I kind of feel like right now I'm back to learning to ride a bike, or an infant learning to walk. I want to do it, but I keep falling down. The infuriating part is I had 3 months sober and went back drinking. The bicycle metaphor doesn't quite apply because it's not as easy to jump back on and ride again, it's harder than before. Babies don't give up trying to walk after falling 2 times, or 5 times or 10 times, they keep trying until they walk. That's where I feel I am. I don't want to fall down 10 times then just give up and decide to drink.
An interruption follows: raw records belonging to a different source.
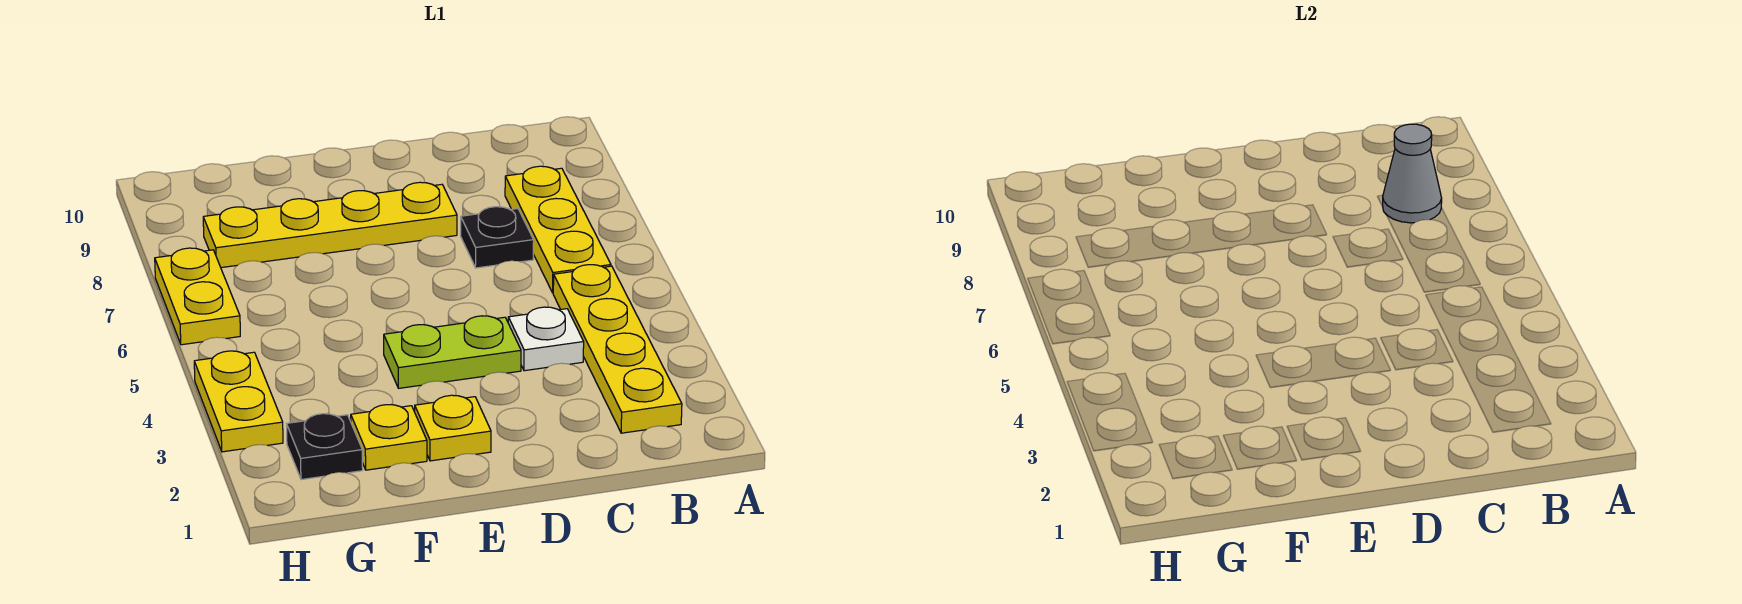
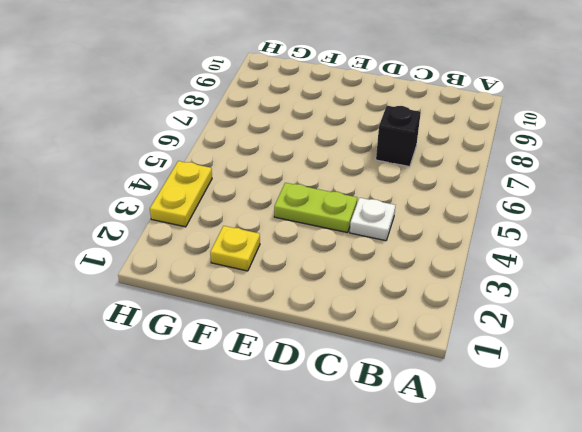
black brick C7 level 1 -> black plate C7 level 1
none -> yellow plate B2:B5 level 1
none -> yellow plate B6:B8 level 1
none -> yellow plate D8:G8 level 1

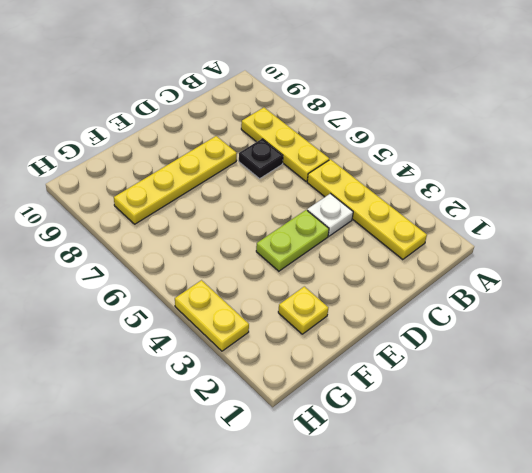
none -> yellow plate E2 level 1
none -> black plate G2 level 1
none -> yellow plate H6:H7 level 1

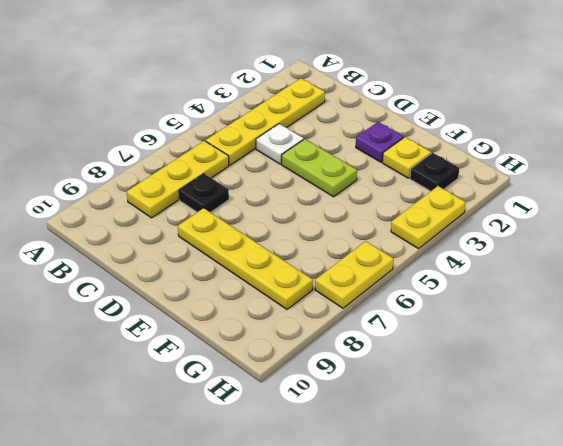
purple plate E2 level 1 -> yellow plate E2 level 1
none -> grey cone B8 level 2

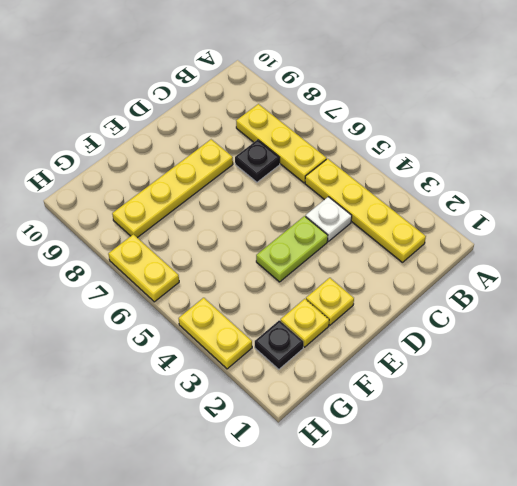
none -> grey cone B8 level 2

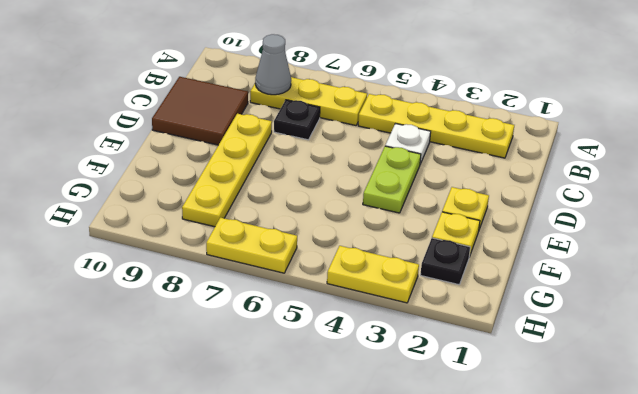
brown tile C9:D10 level 1 -> none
I want to get up 11 times and stay up.

Here's my pro/con list:

Reasons to quit

health
-acid reflux (I was on prilisec)
-problems with past blood work (low iron, high triglycerides liver enzymes)
-weight loss
-drinking interferes with exercise
-risk of hurting myself falling or driving
-elevated blood pressure
my brain
-my memory is slipping
-blackouts from drinking
-anxiety
-I’m less patient even when sober when I’m drinking
hangovers
drinking makes me tired
money
time - drinking and brewing are giant time sucks
relationships with my children and my GFhave suffered from drinking
I drive when I shouldn’t
I'm not there to care for my family in an emergency if I’m passed out

Reasons to drink

the buzz, I enjoy drinking (for the first two drinks anyways)
Habit
Anxiety
I don’t want people to know I can’t drink
I’m afraid of drinking again anyways and tired to dealing with the unexpected
I might get sick and die from something anyways so I might as well enjoy myself and not worry about it

Originally Posted by Cissy View Post
Well, there's the problem, nmd. You haven't decided you want to quit. If you had, your girlfriend would know never to bring you alcohol. I understand being on the fence. I truly do, nmd. What are your reasons for wanting to quit? What are your reasons for wanting to continue to drink?

Write them all out. How do you feel after a day or two or 10 of drinking vs how you feel after those same number of days sober? I notice that when I'm drinking, it's a crap shoot how it will make me feel. Sometimes it lightens the mood a bit and makes things a little rosier and other times it makes it feel like there's really nothing left to live for.